* [Required work]
• 1. List the barriers the thread on "transmisogyny exempt" names as less perception-based.
• 2. In the thread on "transmisogyny exempt," what reason is given for calling "privilege" an inapt tool for looking at LGBTQ+ intracommunity dynamics?

* [Document extract]
Segment Open

[thread] over time, i've felt more & more like "transmisogyny exempt" is a tool of analysis that's really lacking & somewhat harmful. i'm drawing on the work of someone without a twitter or public work on this, but: no one & certainly no trans person is truly transmisogyny exempt
i've spoken before about how "privilege" is an inapt theoretical tool for looking at LGBTQ+ intracommunity dynamics, because (among other reasons) it lacks the generational aspect privilege was built on. this will also build upon that idea. https://twitter.com/l1quidcryst4l/status/988113085415198721
transphobia & transmisogyny are experiences of discrimination heavily based in perception. this isnt to imply that there are not non-perception based barriers (access to surgery, name & gender change, family rejection, etc are less perception based), but that it plays a key role.
and due to that, transmisogyny "splash damages" non-trans women. i know many, many non-trans women who experience transmisogynist harassment because they are perceived as trans women or in proximity to trans womanhood. cis lesbians, non-binary people, even gay men.
but it also goes beyond "splash damage". transmisogyny is also a (perhaps oversimplified) synthesis of a variety of experiences. i've seen arguments made that what gay men experience for their perceived proximity to femininity is "actually" transmisogyny, but i don't like the
framing of "actually". gay men and trans woman both experience a shared discrimination for perceived proximity to femininity. trans men, non-binary people, and trans women all experience a shared discrimination for the audacity to resist coercive gender assignment.
cis women and trans women (and even non-women) experience misogyny on behalf of being or being perceived as women. transmisogyny attempts to synthesize these experiences into one, and while it can be useful, it's also an oversimplification.
to call someone "transmisogyny exempt" can (sometimes unintentionally) imply they do not experience these multiple forms of discrimination that all underly the concept of "transmisogyny". and i think we can harm our own discourse by doing that.
this is also not to imply that there are not unique experiences along the intersection that makes up trans womanhood. but "transmisogyny" as i see it used isn't just speaking about those unique intersections, and many of the experiences i see it used for are not unique.
moreover, we have significant more to gain by solidarity in shared experiences of discrimination than we have to lose in opening our theoretical tools for analyzing the discrimination experienced by trans women to non-trans women
it does not help us to draw a line and say "everyone in here experiences transmisogyny and everyone out there doesn't". it's tempting, but it harms our ability to ask "where is the discrimination a shared experience and how can we fight it together?"
it feels based in the same emotions that fuel lesbian separatism and the removal of bisexual women from lesbian spaces, and "afab" hatred, and more. it is tempting to take our interpersonal and sometimes local struggles and give them a political basis, but it can also be harmful.
it is also the same basis on which non-binary people who don't want to be "women" get de or misgendered by other trans people. this attempt at drawing strict community lines around birth assignment instead of recognizing the complicated nature of these various and interlocking
forms of discrimination and oppression is harmful to us and we need to strive to do better. none of this means "trans women don't experience unique discrimination" or even "trans women aren't marginalized in especially harmful ways that many cis women, gay men, trans men, and
non-binary people aren't", because: the experience of being both trans and a woman comes with a really heavy mixture of misogyny and transphobia. but it's about recognizing that that mixture effects people regardless of identity, birth assignment, etc. and that attempts to draw
clear lines along something that is not discrete does not serve us, and feels grounded in local & interpersonal experiences & attempts to map lateral privilege onto non-lateral experiences. we dont have to do that & our solidarity and struggle will benefit for resisting it [end?]

Segment Closed

* [Extracted information]
Segment Open

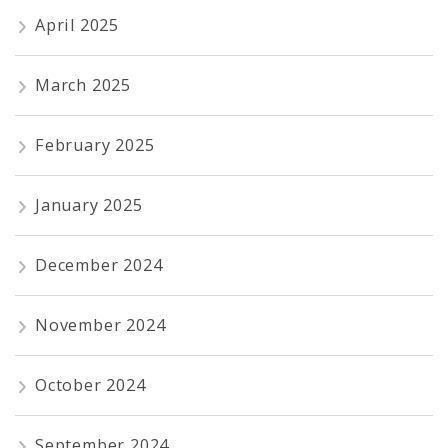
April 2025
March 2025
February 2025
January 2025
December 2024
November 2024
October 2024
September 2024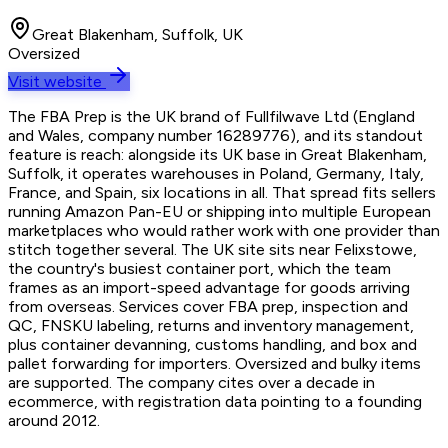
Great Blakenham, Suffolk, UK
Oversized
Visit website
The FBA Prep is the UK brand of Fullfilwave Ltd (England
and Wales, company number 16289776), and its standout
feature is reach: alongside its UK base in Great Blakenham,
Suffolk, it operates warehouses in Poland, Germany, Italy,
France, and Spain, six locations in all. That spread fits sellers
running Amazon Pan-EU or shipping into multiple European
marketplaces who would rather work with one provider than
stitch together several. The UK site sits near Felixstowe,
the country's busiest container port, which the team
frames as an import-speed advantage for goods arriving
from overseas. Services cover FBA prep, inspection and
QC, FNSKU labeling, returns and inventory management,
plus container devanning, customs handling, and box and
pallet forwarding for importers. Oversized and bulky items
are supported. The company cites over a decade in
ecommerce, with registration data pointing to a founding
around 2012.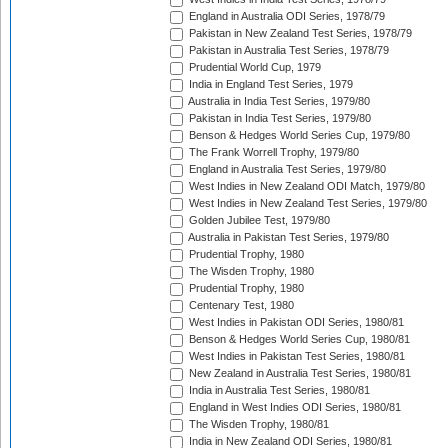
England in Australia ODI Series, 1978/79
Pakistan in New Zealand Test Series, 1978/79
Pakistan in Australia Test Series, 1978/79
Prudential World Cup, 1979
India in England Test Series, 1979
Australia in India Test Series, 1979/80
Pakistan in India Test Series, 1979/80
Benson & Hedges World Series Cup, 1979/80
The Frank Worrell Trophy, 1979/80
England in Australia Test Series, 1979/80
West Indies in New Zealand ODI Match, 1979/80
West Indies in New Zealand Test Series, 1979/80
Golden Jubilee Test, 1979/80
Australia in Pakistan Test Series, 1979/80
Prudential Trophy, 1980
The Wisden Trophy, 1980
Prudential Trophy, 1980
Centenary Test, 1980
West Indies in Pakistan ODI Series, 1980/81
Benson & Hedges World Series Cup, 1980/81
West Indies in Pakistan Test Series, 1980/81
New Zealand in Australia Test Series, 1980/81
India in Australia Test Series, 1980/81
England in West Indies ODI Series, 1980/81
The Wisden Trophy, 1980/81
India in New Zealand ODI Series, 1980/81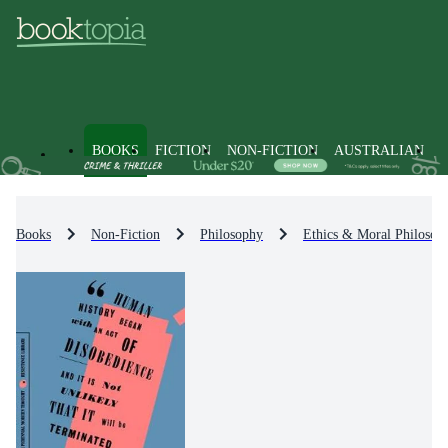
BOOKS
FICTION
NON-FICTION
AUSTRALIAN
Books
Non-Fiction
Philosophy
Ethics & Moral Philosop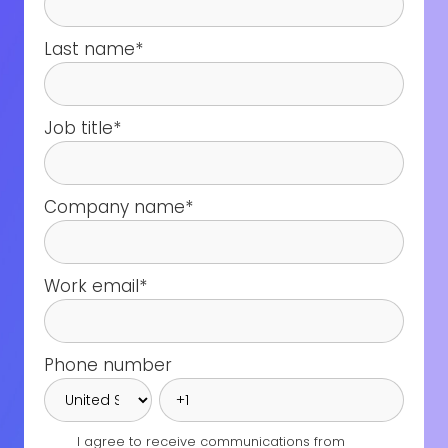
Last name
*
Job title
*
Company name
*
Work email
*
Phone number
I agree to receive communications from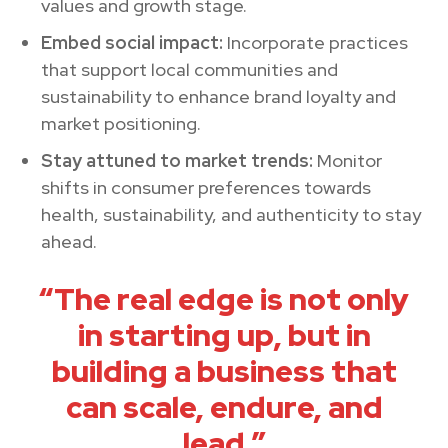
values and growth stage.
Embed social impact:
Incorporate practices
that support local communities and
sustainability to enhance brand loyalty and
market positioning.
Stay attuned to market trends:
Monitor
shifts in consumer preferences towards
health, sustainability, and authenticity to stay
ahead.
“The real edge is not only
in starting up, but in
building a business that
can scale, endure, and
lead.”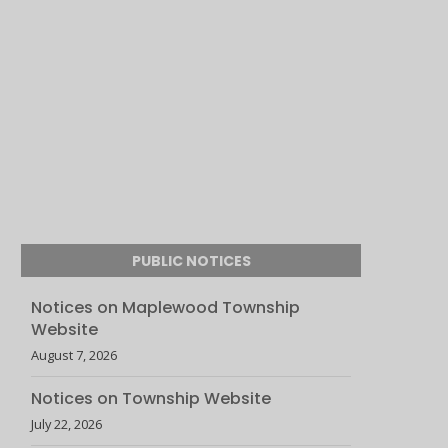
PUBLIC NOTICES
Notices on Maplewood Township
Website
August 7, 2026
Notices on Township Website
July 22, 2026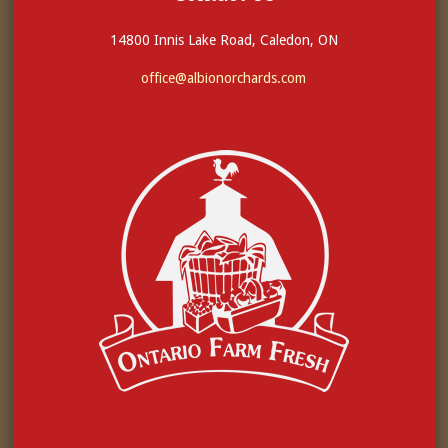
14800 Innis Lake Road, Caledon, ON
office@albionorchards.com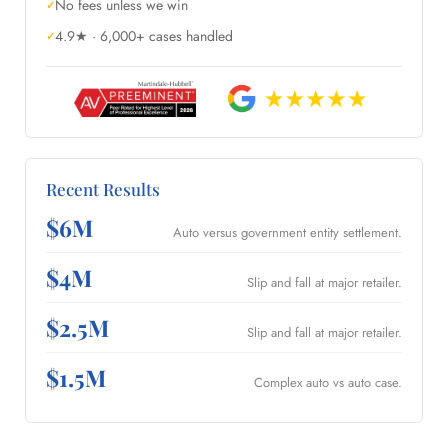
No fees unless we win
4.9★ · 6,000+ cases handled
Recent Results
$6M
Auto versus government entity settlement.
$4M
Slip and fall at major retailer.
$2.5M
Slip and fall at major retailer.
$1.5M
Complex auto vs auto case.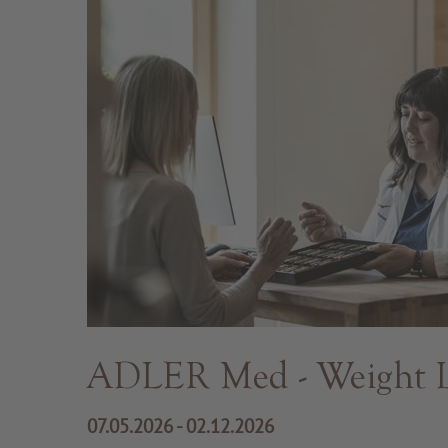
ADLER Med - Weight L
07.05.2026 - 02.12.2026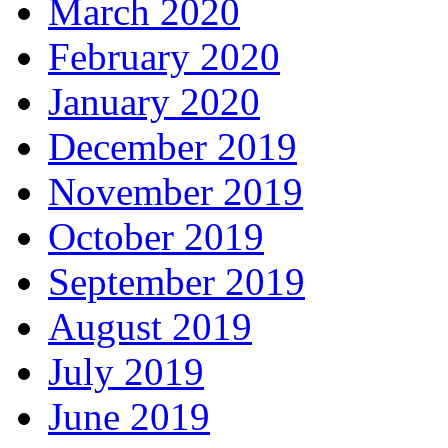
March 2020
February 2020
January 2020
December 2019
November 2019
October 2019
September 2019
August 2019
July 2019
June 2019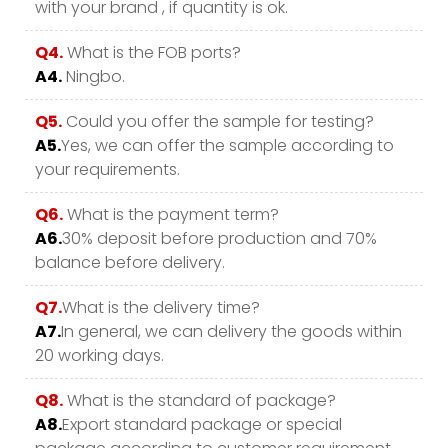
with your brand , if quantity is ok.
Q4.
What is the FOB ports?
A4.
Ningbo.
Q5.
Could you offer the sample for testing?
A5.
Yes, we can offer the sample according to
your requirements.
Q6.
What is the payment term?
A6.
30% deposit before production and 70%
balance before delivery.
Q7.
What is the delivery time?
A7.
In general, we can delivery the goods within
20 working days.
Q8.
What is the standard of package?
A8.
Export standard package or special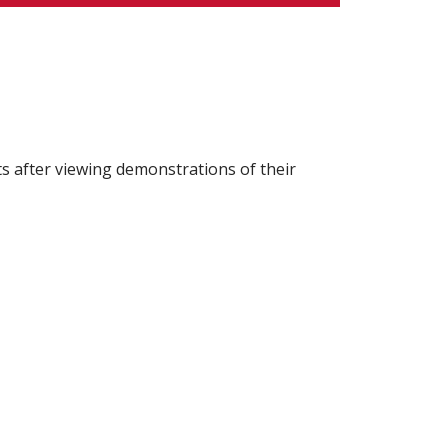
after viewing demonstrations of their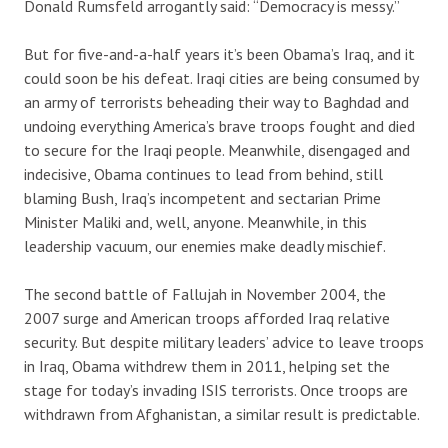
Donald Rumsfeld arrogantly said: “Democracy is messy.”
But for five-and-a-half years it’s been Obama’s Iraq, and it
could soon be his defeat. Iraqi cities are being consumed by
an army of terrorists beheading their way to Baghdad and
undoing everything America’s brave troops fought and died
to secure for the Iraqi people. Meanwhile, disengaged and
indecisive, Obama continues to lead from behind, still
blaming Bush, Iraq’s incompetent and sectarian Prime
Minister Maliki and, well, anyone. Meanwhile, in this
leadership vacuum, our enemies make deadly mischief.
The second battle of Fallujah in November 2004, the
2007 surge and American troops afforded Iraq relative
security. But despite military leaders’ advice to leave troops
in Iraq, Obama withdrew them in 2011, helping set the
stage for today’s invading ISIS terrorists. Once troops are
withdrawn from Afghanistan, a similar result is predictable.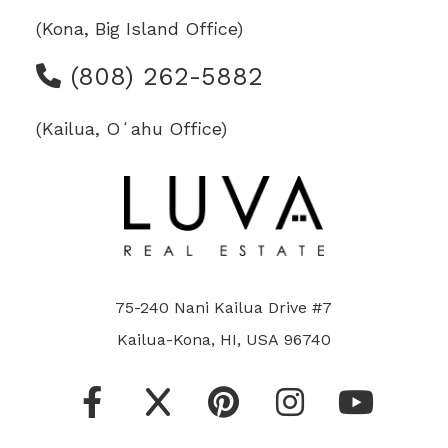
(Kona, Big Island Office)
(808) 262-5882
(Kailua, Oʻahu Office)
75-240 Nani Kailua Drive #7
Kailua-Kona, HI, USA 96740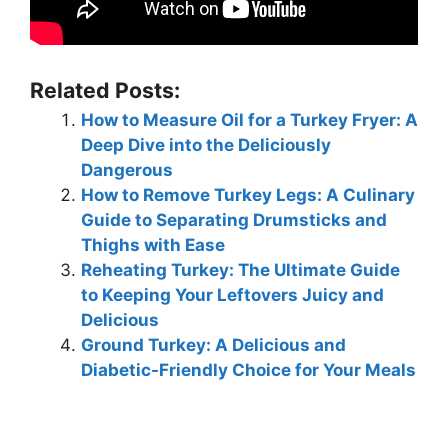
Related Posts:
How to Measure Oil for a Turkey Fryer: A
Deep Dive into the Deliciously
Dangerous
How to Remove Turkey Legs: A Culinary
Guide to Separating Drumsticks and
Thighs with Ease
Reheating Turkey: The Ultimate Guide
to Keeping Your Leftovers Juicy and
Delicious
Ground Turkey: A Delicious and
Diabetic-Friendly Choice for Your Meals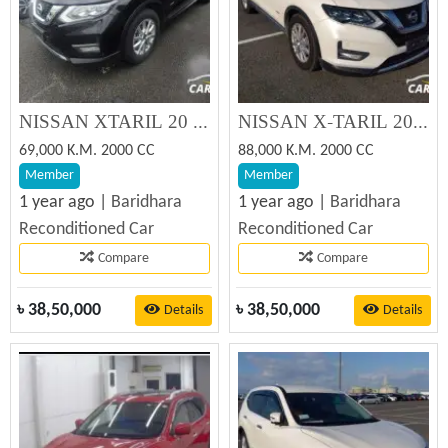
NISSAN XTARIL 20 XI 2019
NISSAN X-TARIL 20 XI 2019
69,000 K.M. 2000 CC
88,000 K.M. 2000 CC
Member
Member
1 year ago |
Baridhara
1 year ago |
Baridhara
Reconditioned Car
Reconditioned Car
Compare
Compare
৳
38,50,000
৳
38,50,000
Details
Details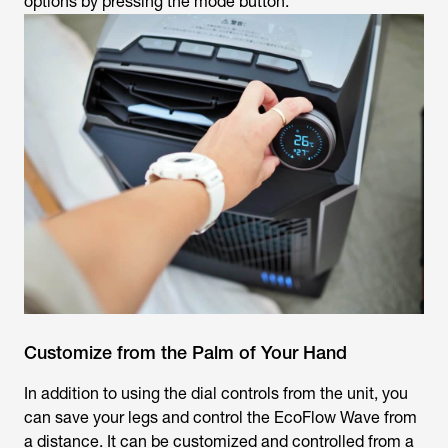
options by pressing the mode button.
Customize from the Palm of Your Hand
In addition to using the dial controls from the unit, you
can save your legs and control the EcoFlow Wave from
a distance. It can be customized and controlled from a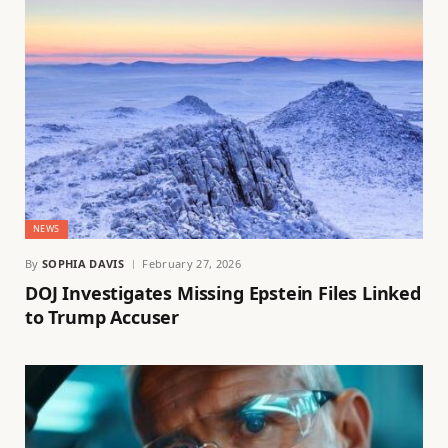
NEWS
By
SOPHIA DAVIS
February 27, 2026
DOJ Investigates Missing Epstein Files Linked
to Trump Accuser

Segment Closed

* [Completed exercise]
• 1. Access to surgery, name and gender change, and family rejection.

• 2. Among other reasons, it lacks the generational aspect that privilege was built on.